THE TASK:
No images, please. Copy each entry below exactly as it reads.

Machine-readable electronics designs

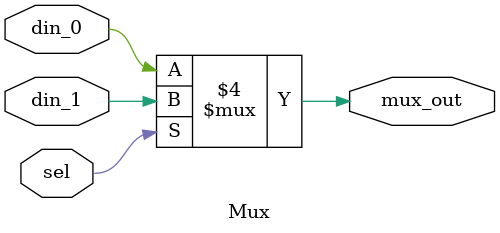
<source format=v>
module Mux(
	input wire din_0, din_1, sel, 
	output reg mux_out
	);


always @*
	if (sel == 1'b0)
		mux_out = din_0;
	else 
		mux_out = din_1;
		
endmodule

</source>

TASK RESULT:
<source format=v>
module Mux(
	input wire din_0, din_1, sel, 
	output reg mux_out
	);


always @*
	if (sel == 1'b0)
		mux_out = din_0;
	else 
		mux_out = din_1;
		
endmodule

</source>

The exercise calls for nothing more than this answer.